炤寧上午去了棠梨宮,見昭華氣色、神采又比往日好了許多,心裡大爲歡喜。
回程中,她想到了樑居士的見聞錄。那本記載着流傳於各國民間的秘方、偏方的書,在她看到與自己相關的那一節之後,就再沒撿起來看過——翻閱的時候,便會不自主地想到師庭逸,不免感動、感慨,看內容靜不下心來,還不如不看,便只看了另外幾本。
還是得繼續看,將與女子病痛相關方子全部摘錄下來,轉交給顧大夫。怎麼樣的方子,只有在醫術高超的人手裡,纔會發生應有的效用。況且,她對這些是紙上談兵,誰說起哪種藥材哪種病,她都略知一些,但並沒學過給人把脈開方子。如果有些偏方秘方的確有起效,那就可以交給太醫院和各位名醫,推行開來。

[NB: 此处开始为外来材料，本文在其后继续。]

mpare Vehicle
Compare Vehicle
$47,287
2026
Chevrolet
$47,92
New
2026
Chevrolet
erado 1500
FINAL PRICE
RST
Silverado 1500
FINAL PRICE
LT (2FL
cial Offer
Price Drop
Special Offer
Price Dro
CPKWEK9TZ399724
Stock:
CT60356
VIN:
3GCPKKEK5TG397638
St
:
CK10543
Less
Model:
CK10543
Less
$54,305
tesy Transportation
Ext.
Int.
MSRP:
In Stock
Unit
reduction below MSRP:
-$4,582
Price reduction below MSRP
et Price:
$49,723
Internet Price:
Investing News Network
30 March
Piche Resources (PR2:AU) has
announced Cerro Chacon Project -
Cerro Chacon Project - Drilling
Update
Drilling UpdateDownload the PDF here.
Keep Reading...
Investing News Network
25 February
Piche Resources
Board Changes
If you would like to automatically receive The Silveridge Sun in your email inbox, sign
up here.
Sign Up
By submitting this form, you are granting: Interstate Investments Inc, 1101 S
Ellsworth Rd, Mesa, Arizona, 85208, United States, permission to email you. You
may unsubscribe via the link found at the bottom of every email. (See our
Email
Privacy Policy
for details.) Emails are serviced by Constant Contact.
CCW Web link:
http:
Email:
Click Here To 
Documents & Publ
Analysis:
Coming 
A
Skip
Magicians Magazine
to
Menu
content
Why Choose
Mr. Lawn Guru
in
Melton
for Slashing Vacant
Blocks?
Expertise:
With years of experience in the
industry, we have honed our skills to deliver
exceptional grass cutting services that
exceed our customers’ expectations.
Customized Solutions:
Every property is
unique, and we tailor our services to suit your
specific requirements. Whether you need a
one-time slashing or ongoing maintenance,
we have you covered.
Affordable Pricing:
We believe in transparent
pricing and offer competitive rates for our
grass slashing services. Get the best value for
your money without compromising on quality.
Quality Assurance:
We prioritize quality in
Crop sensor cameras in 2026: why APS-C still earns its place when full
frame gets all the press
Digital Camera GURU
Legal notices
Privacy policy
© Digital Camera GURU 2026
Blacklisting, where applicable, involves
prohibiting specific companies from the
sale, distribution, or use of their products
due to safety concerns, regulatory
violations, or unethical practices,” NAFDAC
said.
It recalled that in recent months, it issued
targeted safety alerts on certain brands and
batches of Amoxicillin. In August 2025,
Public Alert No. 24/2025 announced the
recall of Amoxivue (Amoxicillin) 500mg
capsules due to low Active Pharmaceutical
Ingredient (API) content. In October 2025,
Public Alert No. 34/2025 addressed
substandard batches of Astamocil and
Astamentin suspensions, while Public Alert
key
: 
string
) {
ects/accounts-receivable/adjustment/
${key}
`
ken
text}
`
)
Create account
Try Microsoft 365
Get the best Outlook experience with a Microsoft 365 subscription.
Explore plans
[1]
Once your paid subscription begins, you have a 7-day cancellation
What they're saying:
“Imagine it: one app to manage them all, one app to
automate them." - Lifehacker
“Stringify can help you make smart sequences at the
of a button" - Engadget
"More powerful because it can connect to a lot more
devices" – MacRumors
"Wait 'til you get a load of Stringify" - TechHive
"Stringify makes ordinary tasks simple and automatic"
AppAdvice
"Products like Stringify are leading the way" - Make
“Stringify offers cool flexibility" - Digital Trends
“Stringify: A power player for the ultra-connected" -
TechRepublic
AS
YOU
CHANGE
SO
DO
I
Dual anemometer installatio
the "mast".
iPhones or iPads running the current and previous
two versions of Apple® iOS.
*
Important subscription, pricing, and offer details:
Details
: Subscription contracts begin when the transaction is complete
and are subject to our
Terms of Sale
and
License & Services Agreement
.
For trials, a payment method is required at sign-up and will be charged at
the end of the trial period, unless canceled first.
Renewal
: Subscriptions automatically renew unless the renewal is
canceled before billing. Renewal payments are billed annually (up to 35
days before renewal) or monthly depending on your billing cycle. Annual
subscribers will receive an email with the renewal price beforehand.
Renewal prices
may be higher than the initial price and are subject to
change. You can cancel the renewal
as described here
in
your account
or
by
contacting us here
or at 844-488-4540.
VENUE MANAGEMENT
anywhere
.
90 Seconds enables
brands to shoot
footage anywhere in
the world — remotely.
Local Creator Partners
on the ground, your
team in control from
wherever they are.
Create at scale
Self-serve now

這種事,炤寧一改拖拖拉拉的毛病,當日就開始着手,正經忙碌了兩日。將謄錄的方子當面親手交給顧大夫,說了自己的用意之後,整個人更顯得輕鬆起來。
顧大夫心裡其實有點兒疑惑:燕王妃怎麼只顧着別人,卻隻字不提自己呢?正常情形,不應該是讓她結合秘方調理得快些好起來生兒育女麼?
真不着急子嗣的事情,還是覺得身子骨太差,沒抱太大的希望?
那怎麼行。
但也沒關係。她斟酌之後,逐步調整方子就好,這本就是她的分內事。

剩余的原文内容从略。